Now often women who have a job and look after
their families at the same time.
Due to overload [being divided between 2 tasks: work and household duties (Ign.)],
it comes to illness [female sexual organs (uterus/krebs)/muscular rheuma
(tendomyopathy)/hormonal disturbances/breast cancer].
Visc-fraxini: Ash-grown mistletoe is particularly effective
with cancer and pronounced lack of strength/patient struggles to accept her
fate (nemesis). A mistletoe treatment best used at the beginning of after
surgery/chemotherapy/other such treatments.
We regularly experience that ash-grown
mistletoe gives strength very soon (patients who are EXhausted and lack energy
the ash-grown mistletoe can improve and also heal the condition).
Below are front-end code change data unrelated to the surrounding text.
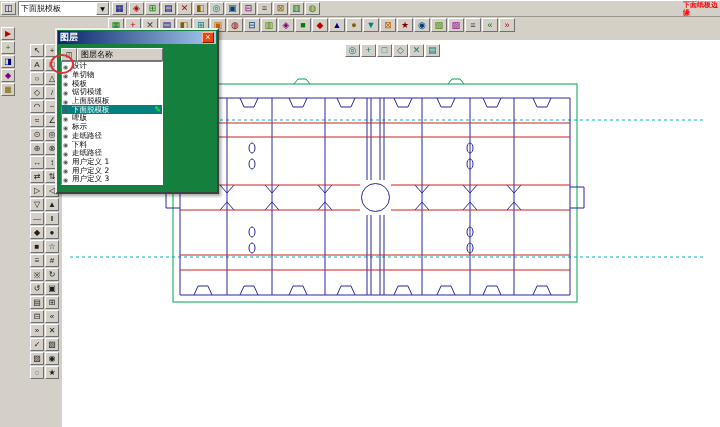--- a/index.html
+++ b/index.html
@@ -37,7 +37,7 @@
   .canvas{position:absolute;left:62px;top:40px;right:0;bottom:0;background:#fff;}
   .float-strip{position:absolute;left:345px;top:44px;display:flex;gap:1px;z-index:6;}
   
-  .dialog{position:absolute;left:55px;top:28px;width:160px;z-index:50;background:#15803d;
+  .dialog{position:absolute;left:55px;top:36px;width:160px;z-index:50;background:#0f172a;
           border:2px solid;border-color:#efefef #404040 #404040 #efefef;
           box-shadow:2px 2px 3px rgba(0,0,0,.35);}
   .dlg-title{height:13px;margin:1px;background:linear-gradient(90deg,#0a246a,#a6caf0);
In the night before his imprisonment Christ
prayed in Gethsemane (from the Hebrew „gat-schemen“ meaning “oil press”) at the
Mount of Olives. In this significant place we find the olive (and
the Mount of Olives) as the warm, radiant
background for this tragic scene. It is here where Christ falls into agony.
“Agony” in medical terms also means prolonged throes of death. The words of
Hölderlin come to mind: “Where danger threatens, salvation also grows”.
More than with any other mistletoe this degree
of exhaustion, this agony is characteristic for the ash. The ash might not be
equivalent to the olive tree, but it is medically just as important.
Baldur, the god of light, was killed by the
mistletoe. After Ragnarok, the Germanic final battle, he is resurrected with
the ash. We find him today in the ash-grown mistletoe, we find the resurrected
Baldur in his lightfilled glory reconciled with his great enemy, the mistletoe!
There can be no higher form of reconciliation! As
Baldur’s power the ash-grown mistletoe enables us to proudly walk on the earth
as Yggdrasil or, using R.S.’s fitting translation, as I-bearers“.